*Requirement A:*
Answer these questions about the comments on teaching gun safety in schools:
(i) In what part of which state did the commenter who asks "When was this ever a thing??" attend public schools?
(ii) How long was each session of the hunter education class taken in middle school?
(iii) Besides gun safety, what three things does the commenter proposing a practical skills class list?
*Requirement B:*
From the comments on teaching gun safety in schools, pull out the passage starting with "12. There’s no" and going on through "probably be regional.", copied word for word.

*Provided text:*

  9. I think they could offer it as an elective similar to how we should also definitely be offering drivers ed as one.

    I am in no way pro-firearm but if others are we at the very least should teach them how to use them properly. (I’ve got my firearms safety certificate from when I was young and I’m glad my dad made me go through the program)

    On a slightly different note I also think a firearms safety certificate should be a hard stop requirement for anyone looking to purchase or even weild a gun.

  10. “Bring back”??? When was this ever a thing?? I went to public schools in central Mississippi and never was this part of our curriculum.

  11. It’s regional now, and that makes the most sense. I had a hunter education class in middle school (one or two weeks of one hour sessions) that covered gun safety and hunting regulations, but that made sense in a rural community with a lot of hunting and people taking their dogs for walks in wooded areas. It wouldn’t make as much sense in every community.

  12. There’s no need for that here in New Jersey.

    More STEM, vocational, and basic life lesson type classes please.

  13. Schools cant even teach how to read at a basic fucking level.
    Can you imagine them trying to not be a cluster fuck at teaching basic gun safety?

  14. I’d be all for a practical skills class that might have gun safety along with other things like lawn mowing, fixing leaky faucets, basic first aid.

    Some of the things to include would probably be regional.

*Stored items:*
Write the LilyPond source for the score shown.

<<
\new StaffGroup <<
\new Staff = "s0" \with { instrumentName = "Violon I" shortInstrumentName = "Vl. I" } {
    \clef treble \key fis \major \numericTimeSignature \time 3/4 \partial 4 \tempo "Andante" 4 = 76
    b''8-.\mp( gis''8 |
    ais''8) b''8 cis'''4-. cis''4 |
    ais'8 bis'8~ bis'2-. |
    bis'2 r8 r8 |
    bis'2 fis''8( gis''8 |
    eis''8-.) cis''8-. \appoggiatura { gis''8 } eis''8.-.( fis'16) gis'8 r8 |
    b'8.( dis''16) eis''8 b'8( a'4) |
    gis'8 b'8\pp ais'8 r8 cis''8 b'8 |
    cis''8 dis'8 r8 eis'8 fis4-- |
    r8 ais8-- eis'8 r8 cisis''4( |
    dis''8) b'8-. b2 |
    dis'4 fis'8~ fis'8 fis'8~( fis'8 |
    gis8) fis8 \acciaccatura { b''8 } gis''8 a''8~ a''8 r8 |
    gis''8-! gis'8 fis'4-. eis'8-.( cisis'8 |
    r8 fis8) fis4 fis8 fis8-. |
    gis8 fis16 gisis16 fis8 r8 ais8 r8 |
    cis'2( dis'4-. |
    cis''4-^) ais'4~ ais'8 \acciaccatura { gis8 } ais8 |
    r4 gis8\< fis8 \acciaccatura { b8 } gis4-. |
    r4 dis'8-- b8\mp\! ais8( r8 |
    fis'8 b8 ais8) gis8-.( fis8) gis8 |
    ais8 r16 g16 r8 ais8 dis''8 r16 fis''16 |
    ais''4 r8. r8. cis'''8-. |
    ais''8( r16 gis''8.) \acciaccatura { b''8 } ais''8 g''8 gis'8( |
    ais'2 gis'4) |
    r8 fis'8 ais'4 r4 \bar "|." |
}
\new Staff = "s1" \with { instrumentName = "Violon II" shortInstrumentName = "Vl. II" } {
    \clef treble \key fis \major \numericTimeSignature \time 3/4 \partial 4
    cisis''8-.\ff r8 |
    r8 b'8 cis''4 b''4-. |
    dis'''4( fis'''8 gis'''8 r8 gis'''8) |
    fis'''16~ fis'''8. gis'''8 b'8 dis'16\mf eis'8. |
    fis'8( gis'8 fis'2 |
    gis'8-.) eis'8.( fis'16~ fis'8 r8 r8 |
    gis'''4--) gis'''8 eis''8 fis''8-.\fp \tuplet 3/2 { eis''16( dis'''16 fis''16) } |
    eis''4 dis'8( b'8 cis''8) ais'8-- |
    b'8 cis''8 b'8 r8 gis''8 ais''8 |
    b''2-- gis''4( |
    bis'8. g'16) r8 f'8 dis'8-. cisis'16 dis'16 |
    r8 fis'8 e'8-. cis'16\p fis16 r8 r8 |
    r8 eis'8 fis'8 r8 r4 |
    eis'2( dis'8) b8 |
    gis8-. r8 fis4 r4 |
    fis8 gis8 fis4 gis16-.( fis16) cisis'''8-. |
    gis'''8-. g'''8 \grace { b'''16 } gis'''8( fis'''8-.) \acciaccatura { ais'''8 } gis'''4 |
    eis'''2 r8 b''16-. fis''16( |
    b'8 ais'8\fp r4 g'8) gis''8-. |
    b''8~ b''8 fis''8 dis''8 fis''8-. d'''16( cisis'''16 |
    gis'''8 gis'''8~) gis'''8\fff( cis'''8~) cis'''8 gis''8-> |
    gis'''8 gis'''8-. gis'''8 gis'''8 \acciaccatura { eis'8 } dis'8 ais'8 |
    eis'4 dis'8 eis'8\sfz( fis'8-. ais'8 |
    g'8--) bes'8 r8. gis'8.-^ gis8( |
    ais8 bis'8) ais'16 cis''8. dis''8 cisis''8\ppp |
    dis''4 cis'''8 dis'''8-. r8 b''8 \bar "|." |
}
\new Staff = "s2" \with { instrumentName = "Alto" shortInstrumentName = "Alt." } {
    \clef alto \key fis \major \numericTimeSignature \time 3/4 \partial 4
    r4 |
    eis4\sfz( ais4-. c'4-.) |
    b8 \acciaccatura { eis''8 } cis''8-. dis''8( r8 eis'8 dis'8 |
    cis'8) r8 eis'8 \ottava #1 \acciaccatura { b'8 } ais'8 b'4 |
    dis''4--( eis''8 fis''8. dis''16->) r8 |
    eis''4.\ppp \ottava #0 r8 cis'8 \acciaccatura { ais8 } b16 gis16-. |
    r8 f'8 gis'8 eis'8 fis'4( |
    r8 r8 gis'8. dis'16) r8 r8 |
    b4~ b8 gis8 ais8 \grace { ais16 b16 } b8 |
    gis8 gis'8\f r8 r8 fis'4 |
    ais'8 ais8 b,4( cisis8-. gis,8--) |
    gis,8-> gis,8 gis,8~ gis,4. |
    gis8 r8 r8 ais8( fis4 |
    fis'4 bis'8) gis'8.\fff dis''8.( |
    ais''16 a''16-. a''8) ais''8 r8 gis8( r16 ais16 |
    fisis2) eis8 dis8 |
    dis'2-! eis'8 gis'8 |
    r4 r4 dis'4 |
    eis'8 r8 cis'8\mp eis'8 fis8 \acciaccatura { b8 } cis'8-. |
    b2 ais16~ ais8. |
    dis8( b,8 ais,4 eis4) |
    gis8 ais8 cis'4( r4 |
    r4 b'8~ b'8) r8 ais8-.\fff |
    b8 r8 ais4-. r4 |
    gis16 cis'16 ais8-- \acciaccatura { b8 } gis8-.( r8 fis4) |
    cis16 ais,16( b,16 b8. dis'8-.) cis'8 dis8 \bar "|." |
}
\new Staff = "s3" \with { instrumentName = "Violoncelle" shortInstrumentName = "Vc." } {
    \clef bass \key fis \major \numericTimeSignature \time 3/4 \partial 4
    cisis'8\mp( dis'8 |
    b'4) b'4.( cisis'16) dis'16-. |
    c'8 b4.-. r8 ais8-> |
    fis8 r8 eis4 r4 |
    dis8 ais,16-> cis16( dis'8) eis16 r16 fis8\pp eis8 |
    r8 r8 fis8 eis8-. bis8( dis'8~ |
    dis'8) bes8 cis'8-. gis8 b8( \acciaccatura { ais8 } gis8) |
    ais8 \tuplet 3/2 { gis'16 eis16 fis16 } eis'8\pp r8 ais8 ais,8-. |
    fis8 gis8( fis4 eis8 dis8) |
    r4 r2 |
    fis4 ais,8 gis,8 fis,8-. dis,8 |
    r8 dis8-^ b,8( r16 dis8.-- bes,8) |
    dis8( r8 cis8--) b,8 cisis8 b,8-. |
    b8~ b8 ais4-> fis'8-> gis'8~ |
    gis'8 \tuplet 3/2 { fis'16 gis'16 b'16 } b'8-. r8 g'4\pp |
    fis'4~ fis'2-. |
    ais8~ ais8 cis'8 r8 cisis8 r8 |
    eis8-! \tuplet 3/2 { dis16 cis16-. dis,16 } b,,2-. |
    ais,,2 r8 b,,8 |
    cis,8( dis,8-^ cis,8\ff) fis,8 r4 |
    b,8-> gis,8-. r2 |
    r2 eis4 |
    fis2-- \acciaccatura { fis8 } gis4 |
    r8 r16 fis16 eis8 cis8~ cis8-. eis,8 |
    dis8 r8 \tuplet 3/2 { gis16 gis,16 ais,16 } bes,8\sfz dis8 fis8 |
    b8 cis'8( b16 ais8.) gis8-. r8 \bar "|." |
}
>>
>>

*Result A:*
(i) Central Mississippi.
(ii) One hour.
(iii) Lawn mowing, fixing leaky faucets, and basic first aid.

*Result B:*
12. There’s no need for that here in New Jersey.

    More STEM, vocational, and basic life lesson type classes please.

  13. Schools cant even teach how to read at a basic fucking level.
    Can you imagine them trying to not be a cluster fuck at teaching basic gun safety?

  14. I’d be all for a practical skills class that might have gun safety along with other things like lawn mowing, fixing leaky faucets, basic first aid.

    Some of the things to include would probably be regional.